Crónica: Agente del Infierno viola y da por muertas a inmigrantes

  • Crónica: Agente del Infierno viola y da por muertas a inmigrantes.
  • No es uno, ni dos, son varios casos denunciados por mujeres inmigrantes que sufrieron violaciones, tocamientos y abusos en general.
  • Las demandas se van sumando, los casos son terribles. Este… fue espeluznante. Agárrate a la silla.

Crónica: Agente del Infierno. Se miraron entre ellas. Después de cruzar el Río Bravo en un barcucho de contrabandistas, correr buscando un futuro o dejarse atrapar por un agente de la Patrulla Fronteriza no parecía tan malo.

Los contrabandistas ya las habían mirado con otros ojos, como si fueran caramelos. Pero la mamá de una de ellas era una valiente y no había permitido que la cosa llegara más allá de un toqueteo asqueroso.

“No griten, no teman, yo estoy acá”, les dijo la mujer. Viajaban solas, la madre con su hija adolescente y una amiga de tan solo 14 años.

Vulnerables y hermosas debajo de la transpiración, el polvo y el miedo. Su juventud no podía esconderse, era un tesoro preciado. Lo único que tenían.

Una vez se bajaron del bote corrieron para alejarse de aquellos “hermanos” que las pasaron a Estados Unidos. Los agentes ‘gringos’ podían detenerlas y encerrarlas… pero, ¿qué más podría pasar? ¡Merecía la pena el intento!

Así que las tres, dándose la mano, corrieron casi con los ojos cerrados por el pavor y la adrenalina.

Pasaron la frontera cerca de McAllen (Texas) y entonces apareció él.

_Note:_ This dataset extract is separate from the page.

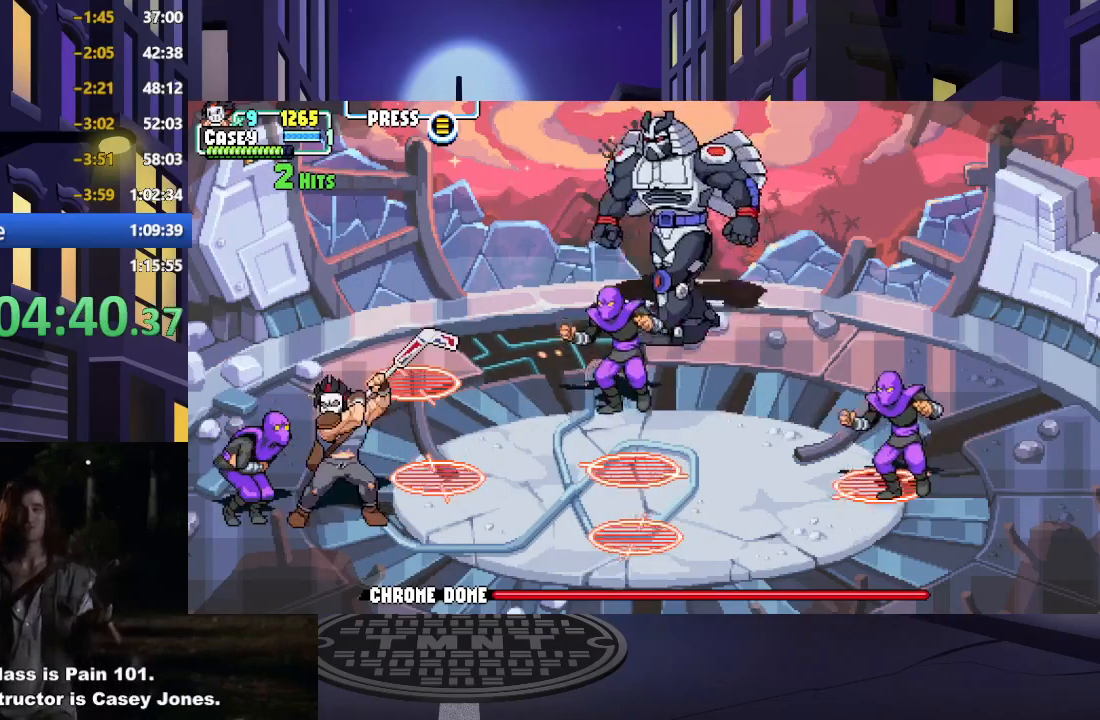
{"buttons": ["DPAD_DOWN"], "events": [[34, "X", "up"], [134, "DPAD_DOWN", "down"], [367, "DPAD_LEFT", "up"]]}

Se veía grandote, con su uniforme de la Patrulla Fronteriza. Si su sonrisa hubiera sido un poco menos espeluznante, hasta podría tener un cierto atractivo.

“¿Dónde van las señoritas?”, dijo al bajarse de la patrullera.

Ellas miraron a la mujer. Sabían que iba a ocurrir y esperaban que las detuviera y las llevaran a un centro de detención. Ahí podrían pedir asilo. No era lo mejor, pero era lo único, la única esperanza.

“A ver… ¿sus papeles?”. El agente se acercó a las muchachas. Movió la cabeza y le dijo a la mujer: “Muy bien, acabemos con esto, súbanse a la patrulla, están detenidas”.

La mujer sintió alivio al sentarse en el asiento trasero. Las chicas parecían dos ciervos asustados. Tomadas de la mano con los ojos abiertos de par en par. Mudas. ¡Ellas que hablaban hasta por los codos!

El agente hizo una parada y las hizo bajar para ponerles las ataduras de plástico en las muñecas. “Era el protocolo”, dijo.

“Qué piel tan suave”, susurró en el oído de la madre.

A ella se le aceleró el corazón al mismo tiempo que a él la respiración. Mil alarmas sonaron en la cabeza de la mujer. Pero era un agente de Estados Unidos… ¿no? Al fin y al cabo, era la ley.

Llegaron a una zona boscosa donde el agente detuvo la patrullera. No se veía ningún tipo de estación de la Patrulla Fronteriza. La más joven comenzó a sollozar pero las otras dos la miraron fijo. Ella recordó: “No lloren, no griten”.

Pero las lágrimas sí se desbordaron cuando vieron cómo el agente arrastraba a la mamá hacia dentro del bosque.